8. Change your address: Are you moving into your spouse’s place or finding a home new to you both? Tell the IRS about your new address by filing Form 8822. Why? As the IRS increases its closer checking of returns to stop tax crooks from filing fraudulent returns, a different address from prior filing years could set off tax identity theft processing alarms. This notification will help the IRS know it’s really you but just at a new location.
9. Share the details with your workplace. Even if you didn’t invite your boss to the wedding, he or she also needs to know about your address and/or name changes. That’s the only way to ensure your Form W-2, Wage and Tax Statement, has correct information. And while you’re thinking about it, adjust your withholding to account for your changed status. Also reassess what tax-advantage workplace benefits, like medical flexible spending account contributions, might be affected by your newly married life change.
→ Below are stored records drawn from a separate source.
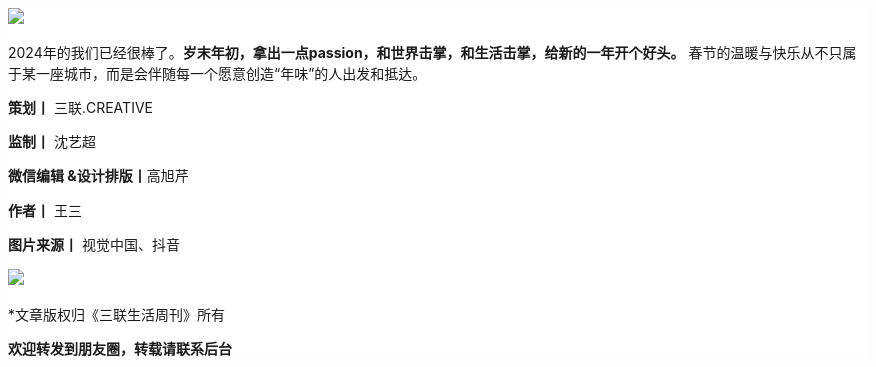   

![](https://mmbiz.qpic.cn/mmbiz_jpg/c2Sib3Mp7pOMlEvATFAIqw1pzg5MIuAkIcjY2KQdD4YRQ15ludYZiblYlQKUhHYzVed1NQsYGarJwowH8G0pLEKg/640?wx_fmt=jpeg&from;=appmsg)

  

2024年的我们已经很棒了。**岁末年初，拿出一点passion，和世界击掌，和生活击掌，给新的一年开个好头。**
春节的温暖与快乐从不只属于某一座城市，而是会伴随每一个愿意创造“年味”的人出发和抵达。

  

  

**策划丨** 三联.CREATIVE  

**监制丨** 沈艺超

**微信编辑 &设计排版丨**高旭芹

**作者丨** 王三

**图片来源丨** 视觉中国、抖音

  

  

![](https://mmbiz.qpic.cn/mmbiz_gif/c2Sib3Mp7pOOspeWzpygKAIC2LoMQlTSS0w0dsiaz91LUF9wxn3Qoxfdl92eCo8PGj9c2TSD5k3QJOdgs64mVUmw/640?wx_fmt=gif&from;=appmsg)

  

  

*文章版权归《三联生活周刊》所有

**欢迎转发到朋友圈，转载请联系后台**

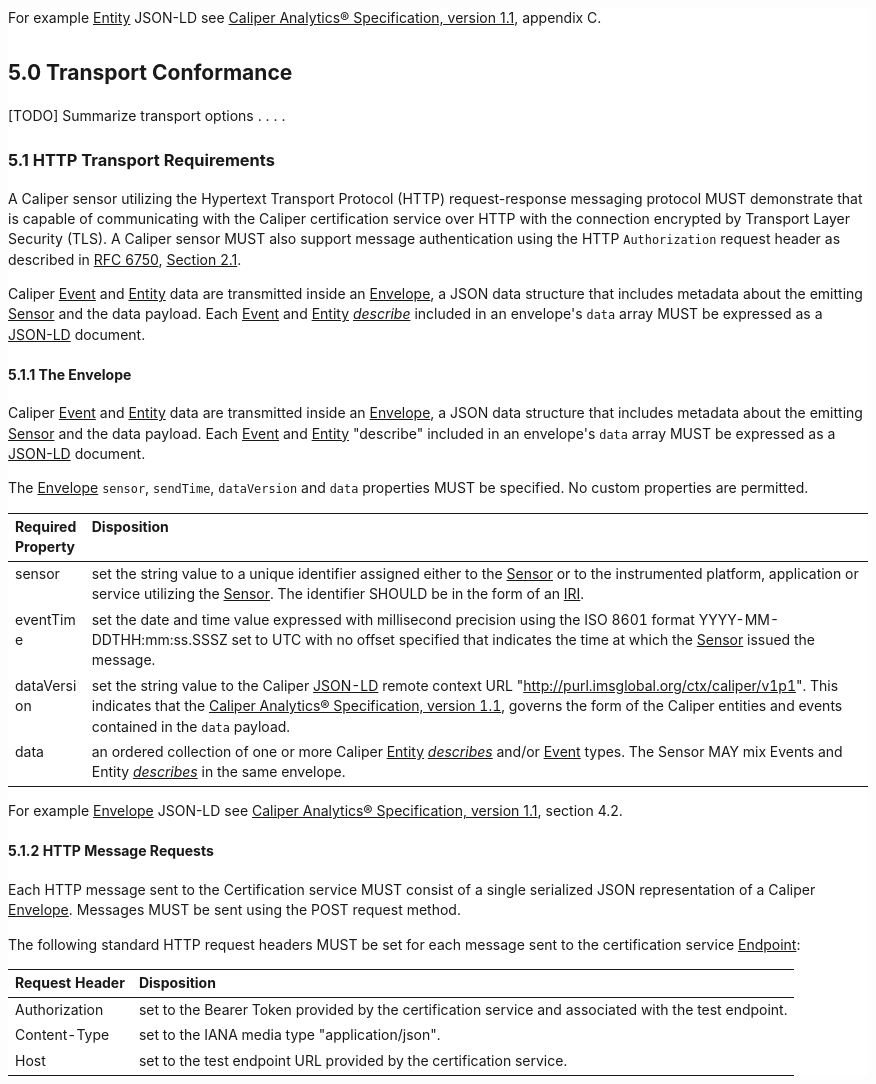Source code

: For example [Entity](#entity) JSON-LD see [Caliper Analytics&reg; Specification, version 1.1](#caliperSpec), appendix C.
  
## <a name="transportConformance"></a>5.0 Transport Conformance
 
\[TODO\] Summarize transport options . . . .
 
### <a name="http"></a>5.1 HTTP Transport Requirements
 
A Caliper sensor utilizing the Hypertext Transport Protocol (HTTP) request-response messaging protocol MUST demonstrate that is capable of communicating with the Caliper certification service over HTTP with the connection encrypted by Transport Layer Security (TLS).  A Caliper sensor MUST also support message authentication using the HTTP `Authorization` request header as described in [RFC 6750](#rfc6750), [Section 2.1](https://tools.ietf.org/html/rfc6750#section-2).

Caliper [Event](#event) and [Entity](#entity) data are transmitted inside an [Envelope](#envelope), a JSON data structure that includes metadata about the emitting [Sensor](#sensor) and the data payload.  Each [Event](#event) and [Entity](#entity) _[describe](#desribeDef)_ included in an envelope's `data` array MUST be expressed as a [JSON-LD](#jsonld) document.
 
#### <a name="envelope"></a>5.1.1 The Envelope
Caliper [Event](#event) and [Entity](#entity) data are transmitted inside an [Envelope](#envelope), a JSON data structure that includes metadata about the emitting [Sensor](#sensor) and the data payload.  Each [Event](#event) and [Entity](#entity) "describe" included in an envelope's `data` array MUST be expressed as a [JSON-LD](#jsonld) document. 

The [Envelope](#envelope) `sensor`, `sendTime`, `dataVersion` and `data` properties MUST be specified.  No custom properties are permitted.

| Required Property | Disposition |
| :---------------- | :----------- |
| sensor | set the string value to a unique identifier assigned either to the [Sensor](#sensor) or to the instrumented platform, application or service utilizing the [Sensor](#sensor).  The identifier SHOULD be in the form of an [IRI](#iriDef). |
| eventTime | set the date and time value expressed with millisecond precision using the ISO 8601 format YYYY-MM-DDTHH:mm:ss.SSSZ set to UTC with no offset specified that indicates the time at which the [Sensor](#sensor) issued the message. |
| dataVersion | set the string value to the Caliper [JSON-LD](#jsonldDef) remote context URL "http://purl.imsglobal.org/ctx/caliper/v1p1".  This indicates that the [Caliper Analytics&reg; Specification, version 1.1](#caliperSpec), governs the form of the Caliper entities and events contained in the `data` payload. |
| data | an ordered collection of one or more Caliper [Entity](#entity) _[describes](#describeDef)_ and/or [Event](#event) types.  The Sensor MAY mix Events and Entity _[describes](#describeDef)_ in the same envelope. |

For example [Envelope](#envelope) JSON-LD see [Caliper Analytics&reg; Specification, version 1.1](#caliperSpec), section 4.2.

#### <a name="httpRequest"></a>5.1.2  HTTP Message Requests
 
Each HTTP message sent to the Certification service MUST consist of a single serialized JSON representation of a Caliper [Envelope](#envelope).  Messages MUST be sent using the POST request method.
 
The following standard HTTP request headers MUST be set for each message sent to the certification service [Endpoint](#endpoint):
  
| Request Header | Disposition |
| :------------- | :----------- |
| Authorization | set to the Bearer Token provided by the certification service and associated with the test endpoint. |
| Content-Type | set to the IANA media type "application/json". |
| Host | set to the test endpoint URL provided by the certification service. |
10. Follow the tax rules regardless of gender. Since the U.S. Supreme Court’s historic Obergefell v. Hodges decision on June 26, 2015, same-sex couples have had the right to be married in all 50 states. That means that gay and lesbian married couples also follow the same federal tax laws as every other married pair in the country. The IRS has a special FAQs page for same-sex married couples. Most states have also since accepted the High Court’s and IRS’ decisions here. But given the current political shifts, things could change. So keep an eye on what’s happening in Washington, D.C., as well as in your state’s capital and tax department.
I know if you’re getting married this month, you’re preoccupied with things other than taxes. I totally understand. So I recommend that you bookmark this post so you can come back after your honeymoon.